» Try it:
Could you find each line of the data below that contains the word "fully" and copy those lines?

[Collected data]
▶

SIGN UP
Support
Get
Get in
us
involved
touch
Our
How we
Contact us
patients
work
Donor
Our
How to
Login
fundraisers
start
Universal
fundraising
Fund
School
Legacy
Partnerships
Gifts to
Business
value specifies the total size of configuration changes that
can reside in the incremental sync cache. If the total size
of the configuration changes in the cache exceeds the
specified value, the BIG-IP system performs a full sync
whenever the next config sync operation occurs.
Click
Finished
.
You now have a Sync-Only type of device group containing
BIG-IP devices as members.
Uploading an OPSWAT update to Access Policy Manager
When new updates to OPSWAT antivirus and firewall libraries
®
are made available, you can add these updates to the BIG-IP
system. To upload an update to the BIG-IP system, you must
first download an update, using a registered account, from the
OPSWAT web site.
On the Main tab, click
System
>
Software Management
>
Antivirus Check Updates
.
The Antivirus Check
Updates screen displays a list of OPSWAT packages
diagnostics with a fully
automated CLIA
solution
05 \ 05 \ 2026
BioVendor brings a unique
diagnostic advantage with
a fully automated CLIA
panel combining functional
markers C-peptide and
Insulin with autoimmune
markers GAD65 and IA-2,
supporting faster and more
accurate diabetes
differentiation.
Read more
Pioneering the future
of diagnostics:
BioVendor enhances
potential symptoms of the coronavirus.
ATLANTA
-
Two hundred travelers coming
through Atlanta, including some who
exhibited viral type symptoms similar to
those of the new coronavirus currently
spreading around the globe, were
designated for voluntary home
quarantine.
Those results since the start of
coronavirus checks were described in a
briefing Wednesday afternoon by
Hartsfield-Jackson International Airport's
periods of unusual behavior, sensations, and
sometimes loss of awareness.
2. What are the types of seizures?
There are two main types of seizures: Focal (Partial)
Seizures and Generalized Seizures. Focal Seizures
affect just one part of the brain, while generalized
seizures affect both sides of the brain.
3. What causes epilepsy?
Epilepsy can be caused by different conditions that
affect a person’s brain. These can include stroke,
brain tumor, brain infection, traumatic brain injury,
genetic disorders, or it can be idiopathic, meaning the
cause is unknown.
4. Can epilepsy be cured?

◀

» Expected answer:
diagnostics with a fully
a fully automated CLIA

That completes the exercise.